In the name of God. Amen.
As much as I value our tradition, and the beauty of worship, and all the ways that we endeavor to show that our actions here in this place and during our times of prayer and praise transcend everyday reality – it’s also true that I appreciate a little irreverence, now and then, too. So when I read the gospel earlier this week, I was reminded of one of my favorite bumper stickers of all time. It says, “Jesus is coming. Look busy!”
I think anyone who has ever been under the supervision of some authority figure can relate. If the boss is walking by, we can feel this urge to justify our existence – to look busy. And in the church, we often fall victim to this same trap.
I was once a part of a diocesan organization and I used to joke that the staff person at Episcopal House who provided support for our work must have been paid by the ream of paper. Every time we had a meeting, it was as if the main purpose of the meeting was for her to throw page after page at us – never really explaining its relevance, and never really seeming to lead to any meaningful action. Just page after page to show us how busy she was.
As our own schedules are gearing up this fall, I worry about that for us. We are a busy church – we have a lot going on. Fundraisers. Outreach activities. Meetings. Social events. In the Stewardship Commission meeting earlier this week, it became almost laughable as we talked about the various sign-up sheets we were going to need to put out at the entrance of the church in the coming weeks.
While I do believe that the activities that are going on at this church are good – and for the greater good: they’re about making sure we’re financially stable, and that our members are engaged, and that our community is meeting the needs each of us has and that we’re equipped to answer Christ’s calling – even so it’s important for us to check in with ourselves from time to time to make sure we’re not just busy for the sake of being busy. Or worse – that we’re not just trying to “look busy” because we think that what we’re supposed to do or supposed to look like.
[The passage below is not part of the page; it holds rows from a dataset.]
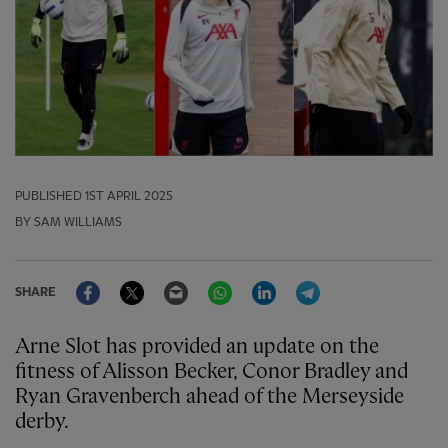
PUBLISHED
1ST APRIL 2025
BY SAM WILLIAMS
Facebook
Twitter
Email
WhatsApp
LinkedIn
Telegram
SHARE
Arne Slot has provided an update on the
fitness of Alisson Becker, Conor Bradley and
Ryan Gravenberch ahead of the Merseyside
derby.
It’s a fine line. While we are called to be the hands and feet of Christ in the world, and while that takes work and makes us busy – it’s important to remember that busy-ness is not our salvation. Our salvation comes because that is God’s will for us. Our salvation comes because Christ saves us – even from ourselves.
The answer is right there in the gospel. “Do not be afraid, little flock, for it is your Father’s good pleasure to give you the kingdom.” Don’t worry, it says. Don’t focus your attention on acquisition and success in the eyes of the world. That’s not what it takes to make God happy. God’s happiness comes from seeing you. God’s happiness comes from being in your presence. Those things that take up all your attention say more about what you love than what you say you love does.
And then, Jesus goes on to tell the parable about the servants who are ready for their master’s arrival. They have to be ready all the time, because they don’t know what their master is up to. They don’t know the master’s schedule. So they have to always be ready. It’s not enough to have a flurry of activity at the last minute. It’s not enough for them to look busy when the master arrives. They have to already be ready.
In our own lives, we don’t have the luxury of knowing when we’ll encounter God, from day to day. We don’t know when we’ll meet an incarnation of Christ. So it’s not enough to just look busy. We have to be ready.
Now, the getting ready can look a lot like being busy – but the busy-ness isn’t the point.
All the things that are coming up in the next several weeks around here – they’re important, and they’ll certainly make us busy – but the busy-ness isn’t the point. The point is to ready ourselves for ministry. The point is to make this community stronger, so we’ll be strong enough to do the work God has called us to do in the world. The point is praise God and to learn how we can be more ready when we meet God in our lives – in all the surprising ways that we will meet God, when we least expect it.
It’s important to do the work that it takes to be ready. But the waiting is also holy work. We’ve been taught not just to look busy, but to be alert.
May we be alert enough to see God – and more importantly to recognize God, even at those unexpected hours. Amen.